### THE PROBLEM
Each line that has the string "Тракторы" must be copied from the records below.

### PROVIDED ENTRIES
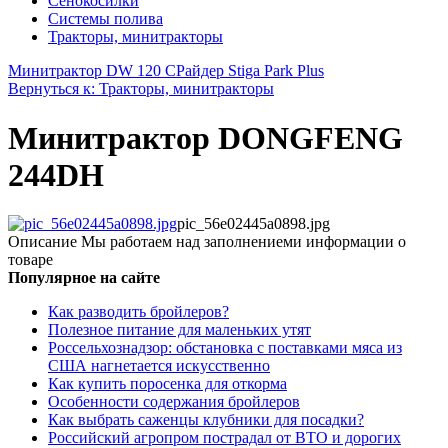
Сенокосилки
Системы полива
Тракторы, минитракторы
Минитрактор DW 120 С
Райдер Stiga Park Plus
Вернуться к: Тракторы, минитракторы
Минитрактор DONGFENG
244DН
pic_56e02445a0898.jpg
Описание
Мы работаем над заполнениеми информации о
товаре
Популярное на сайте
Как разводить бройлеров?
Полезное питание для маленьких утят
Россельхознадзор: обстановка с поставками мяса из
США нагнетается искусственно
Как купить поросенка для откорма
Особенности содержания бройлеров
Как выбрать саженцы клубники для посадки?
Российский агропром пострадал от ВТО и дорогих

### SOLUTION TO THE EXERCISE
Тракторы, минитракторы
Вернуться к: Тракторы, минитракторы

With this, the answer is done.